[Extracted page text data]
--- START ---
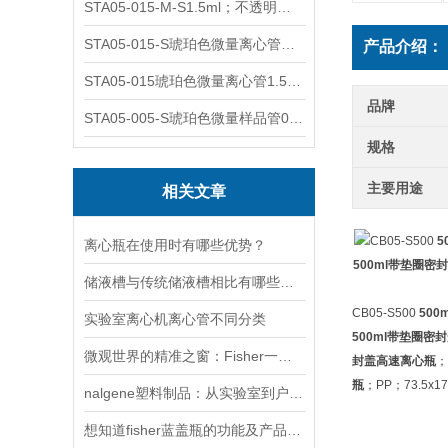
STA05-015-M-S1.5ml；不透明棕色；可立；-0.06Mpa 防漏
STA05-015-S琥珀色微量离心管；1.5ml不透明棕色可立
产品介绍：
STA05-015琥珀色微量离心管1.5ml不透明棕色可立
品牌
STA05-005-S琥珀色微量样品管0.5ml；不透明棕色
规格
主要用途
相关文章
CB05-S500
5
离心瓶在使用时有哪些优势？
500ml带垫圈密
储液槽与传统储液槽相比有哪些优势？
CB05-S500
50
实验室离心机离心管不同分类
500ml带垫圈密
微观世界的精准之窗：Fisher一次性比色皿的科学使命
封盖高速离心瓶
；
瓶
；PP；73.5x1
nalgene塑料制品：从实验室到户外的品质之选
想知道fisher蓝盖瓶的功能及产品特点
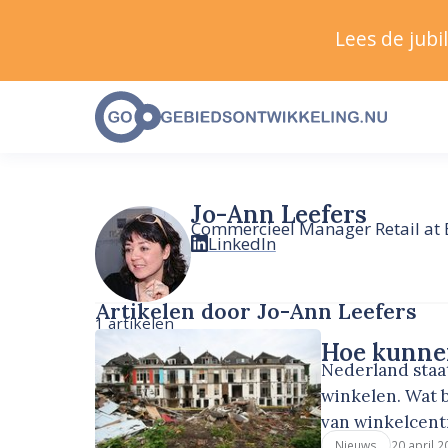
Lees de jub
Jo-Ann Leefers
Commercieel Manager Retail at 
LinkedIn
Artikelen door Jo-Ann Leefers
1 artikelen
Hoe kunnen
Nederland staat
winkelen. Wat 
van winkelcent
20 april 2
Nieuws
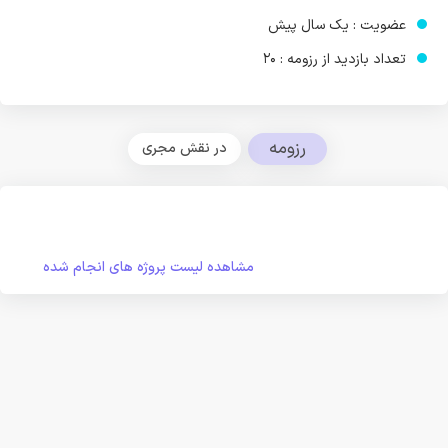
عضویت : یک سال پیش
تعداد بازدید از رزومه : 20
رزومه
در نقش مجری
مشاهده لیست پروژه های انجام شده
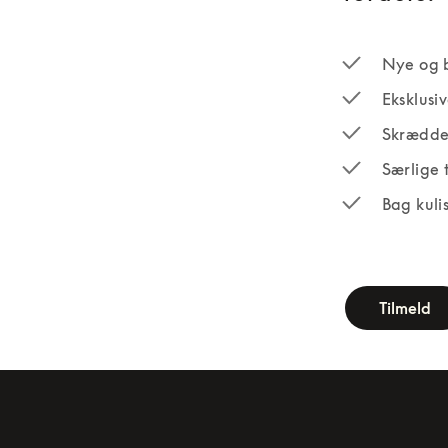
Nye og 
Eksklusi
Skrædde
Særlige 
Bag kuli
newsletter-fo
Tilmeld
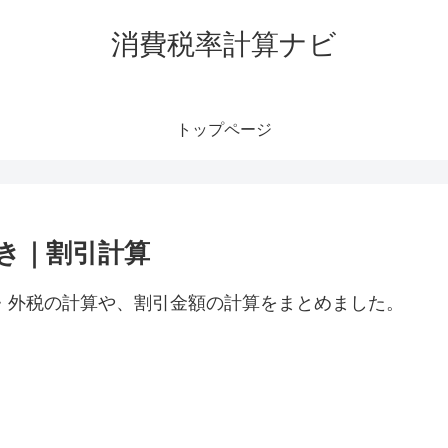
消費税率計算ナビ
トップページ
抜き｜割引計算
税・外税の計算や、割引金額の計算をまとめました。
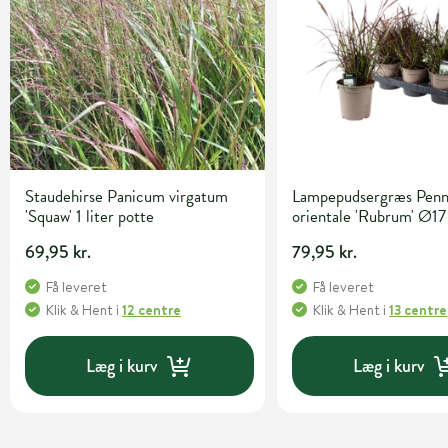
Staudehirse Panicum virgatum
Lampepudsergræs Penn
'Squaw' 1 liter potte
orientale 'Rubrum' Ø17
69,95 kr.
79,95 kr.
Få leveret
Få leveret
Klik & Hent
i
12 centre
Klik & Hent
i
13 centre
Læg i kurv
Læg i kurv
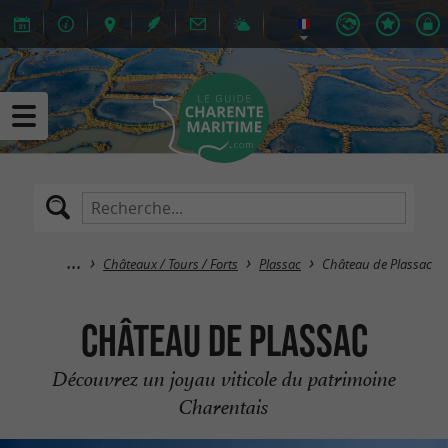
Châteaux / Tours / Forts
Plassac
Château de Plassac
Château de Plassac
Découvrez un joyau viticole du patrimoine
Charentais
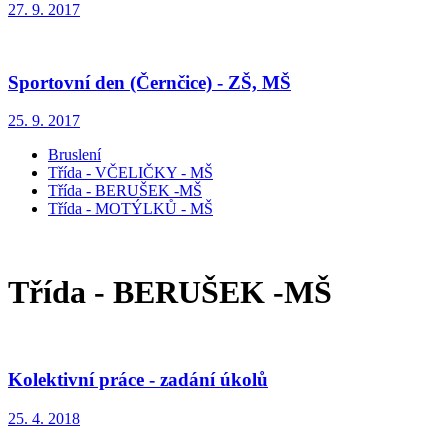
27. 9. 2017
Sportovní den (Černčice) - ZŠ, MŠ
25. 9. 2017
Bruslení
Třída - VČELIČKY - MŠ
Třída - BERUŠEK -MŠ
Třída - MOTÝLKŮ - MŠ
Třída - BERUŠEK -MŠ
Kolektivní práce - zadání úkolů
25. 4. 2018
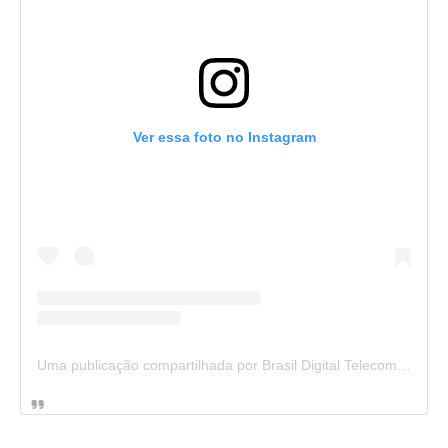
Ver essa foto no Instagram
Uma publicação compartilhada por Brasil Digital Telecom (@brasildigitaltelecom)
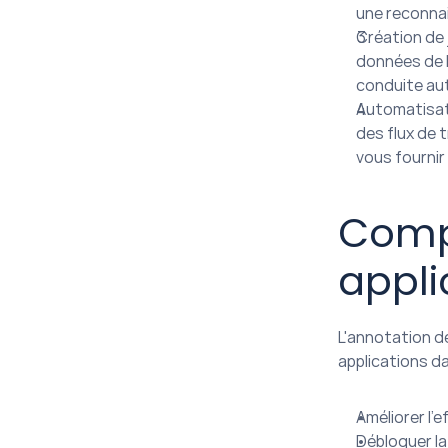
une reconnai
Création de 
données de h
conduite auto
Automatisat
des flux de 
vous fournir 
Compr
appli
L'annotation d
applications da
Améliorer l'
Débloquer la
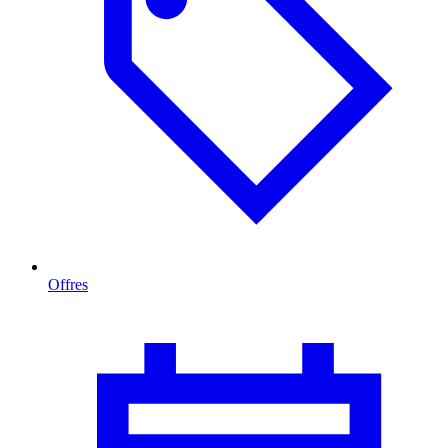
Offres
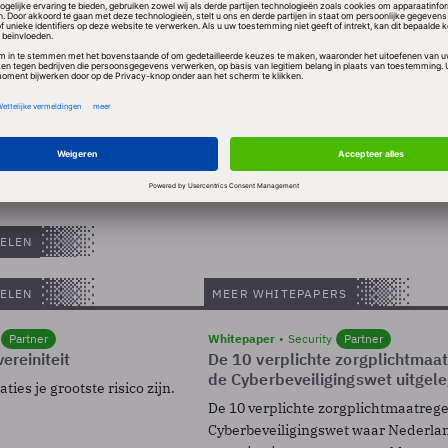
stel "Dream". Mogelijk brengt T-Mobile het toestel al
t, ruim voor het cadeauseizoen, meldt de New York 
 het Android mobiele platform is een belangrijke sta
le.
ELEN
ELEN
MEER WHITEPAPERS
Partner
Whitepaper
Security
Partner
ereiniteit
De 10 verplichte zorgplichtmaa
de Cyberbeveiligingswet uitgel
ies je grootste risico zijn.
De 10 verplichte zorgplichtmaatreg
Cyberbeveiligingswet waar Nederla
--- END ---
WHAT YOU ARE ASKED TO DO - Beginning with the first entry above, reproduce every line verbatim until the line with "Automatisat", which is included too; omit pictures.

TASK SOLUTION -
STA05-015-M-S1.5ml；不透明棕色；可立；-0.06Mpa 防漏
STA05-015-S琥珀色微量离心管；1.5ml不透明棕色可立
产品介绍：
STA05-015琥珀色微量离心管1.5ml不透明棕色可立
品牌
STA05-005-S琥珀色微量样品管0.5ml；不透明棕色
规格
主要用途
相关文章
CB05-S500
5
离心瓶在使用时有哪些优势？
500ml带垫圈密
储液槽与传统储液槽相比有哪些优势？
CB05-S500
50
实验室离心机离心管不同分类
500ml带垫圈密
微观世界的精准之窗：Fisher一次性比色皿的科学使命
封盖高速离心瓶
；
瓶
；PP；73.5x1
nalgene塑料制品：从实验室到户外的品质之选
想知道fisher蓝盖瓶的功能及产品特点
Lees de jub
Jo-Ann Leefers
Commercieel Manager Retail at 
LinkedIn
Artikelen door Jo-Ann Leefers
1 artikelen
Hoe kunnen
Nederland staat
winkelen. Wat 
van winkelcent
20 april 2
Nieuws
عضویت : یک سال پیش
تعداد بازدید از رزومه : 20
رزومه
در نقش مجری
مشاهده لیست پروژه های انجام شده
Nye og 
Eksklusi
Skrædde
Særlige 
Bag kuli
newsletter-fo
Tilmeld
消費税率計算ナビ
トップページ
抜き｜割引計算
税・外税の計算や、割引金額の計算をまとめました。
Staudehirse Panicum virgatum
Lampepudsergræs Penn
'Squaw' 1 liter potte
orientale 'Rubrum' Ø17
69,95 kr.
79,95 kr.
Få leveret
Få leveret
Klik & Hent
i
12 centre
Klik & Hent
i
13 centre
Læg i kurv
Læg i kurv
Châteaux / Tours / Forts
Plassac
Château de Plassac
Château de Plassac
Découvrez un joyau viticole du patrimoine
Charentais
27. 9. 2017
Sportovní den (Černčice) - ZŠ, MŠ
25. 9. 2017
Bruslení
Třída - VČELIČKY - MŠ
Třída - BERUŠEK -MŠ
Třída - MOTÝLKŮ - MŠ
Třída - BERUŠEK -MŠ
Kolektivní práce - zadání úkolů
25. 4. 2018
Ver essa foto no Instagram
Uma publicação compartilhada por Brasil Digital Telecom (@brasildigitaltelecom)
une reconnai
Création de 
données de h
conduite auto
Automatisat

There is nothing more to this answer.